The Secret Garden follows Mary Lennox (O’Brien), a girl who was raised in India and lost both her parents to disease. The spoiled girl is sent to live with her rich uncle Archibald Craven (Herbert Marshall), a closed off man who doesn’t give the girl any room for an actual relationship. Mary is quite headstrong, and she faces up to everyone at the estate. Running free, she befriends Dickon (Brian Roper), a boy who works at the farm and is the brother of her aid, Martha (Elsa Lanchester). Mary starts exploring the place until she finds a secret garden. But that is not all she finds out. She discovers she has a cousin, Colin (Stockwell), someone who was allegedly dying while told not to leave his bed. He is ferociously guarded by Mrs. Medlock (Gladys Cooper) who constantly clashes with Mary. In time, Mary manages to confront her cousin and helps him recover.
The Secret Garden is such a beautiful story and quite a simple one, but it is so touching. It deals with grief and how it can shut us down and pulls us away from everyone else. Somehow, we need to find a way to cope and go back to living. Meanwhile, it may not be the best version of the story (my money’s on Agnieszka Holland’s 1993 version) but it is still a pretty decent one nonetheless.

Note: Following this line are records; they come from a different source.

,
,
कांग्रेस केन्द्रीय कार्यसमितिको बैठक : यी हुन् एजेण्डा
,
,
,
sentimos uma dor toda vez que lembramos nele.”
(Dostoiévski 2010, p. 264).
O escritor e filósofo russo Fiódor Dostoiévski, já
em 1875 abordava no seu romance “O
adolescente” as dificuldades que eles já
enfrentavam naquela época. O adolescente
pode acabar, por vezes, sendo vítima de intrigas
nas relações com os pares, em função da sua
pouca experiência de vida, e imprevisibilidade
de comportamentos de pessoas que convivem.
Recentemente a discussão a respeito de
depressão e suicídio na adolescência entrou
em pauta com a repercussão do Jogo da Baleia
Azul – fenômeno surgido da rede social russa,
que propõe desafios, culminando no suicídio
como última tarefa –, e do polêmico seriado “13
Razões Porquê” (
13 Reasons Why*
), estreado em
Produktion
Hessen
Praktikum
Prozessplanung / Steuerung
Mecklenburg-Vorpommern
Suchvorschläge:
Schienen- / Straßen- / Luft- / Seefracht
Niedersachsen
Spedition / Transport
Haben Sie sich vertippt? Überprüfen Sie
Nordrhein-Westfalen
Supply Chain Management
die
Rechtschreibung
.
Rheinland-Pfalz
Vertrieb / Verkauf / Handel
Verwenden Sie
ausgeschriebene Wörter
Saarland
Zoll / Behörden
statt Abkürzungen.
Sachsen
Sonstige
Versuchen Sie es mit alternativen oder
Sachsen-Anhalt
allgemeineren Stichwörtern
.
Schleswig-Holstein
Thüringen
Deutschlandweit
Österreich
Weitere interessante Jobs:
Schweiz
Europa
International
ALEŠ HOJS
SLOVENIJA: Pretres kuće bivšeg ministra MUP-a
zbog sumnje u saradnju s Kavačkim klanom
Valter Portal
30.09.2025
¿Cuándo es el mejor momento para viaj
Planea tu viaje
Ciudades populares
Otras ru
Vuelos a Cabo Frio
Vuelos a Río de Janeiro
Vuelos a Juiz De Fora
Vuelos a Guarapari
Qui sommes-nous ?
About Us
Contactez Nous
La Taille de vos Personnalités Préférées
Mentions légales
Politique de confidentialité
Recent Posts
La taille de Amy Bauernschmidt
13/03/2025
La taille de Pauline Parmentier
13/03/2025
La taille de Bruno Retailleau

While it is mostly done in a studio, which does weaken it a bit as it is intended to be a film about finding joy in the outdoors, but the story creates strong characters out of Mary and Colin, both of them stubborn and strong-willed, and the actors all bring their best game to the film. O’Brien and Stockwell are great child actors and they have an excellent chemistry together. You care for them and you easily understand these two cousins are meant to be best friends. Marshall, Lanchester and Roper are fine as the supporting players, and Cooper is right at her alley with the unflinching Mrs. Medlock.
The staging makes the film feel a little boxy for the most part, using a lot of interiors and not enough camera movements to create a more fluid narrative, but the story powers us through. And the film also makes great use of black and white and color to represent the blossoming of the garden and the emotions when the characters open up. In the end, this 1949 version of the classic book is not an unforgettable adaptation, but it is decent and engaging and sometimes that’s enough.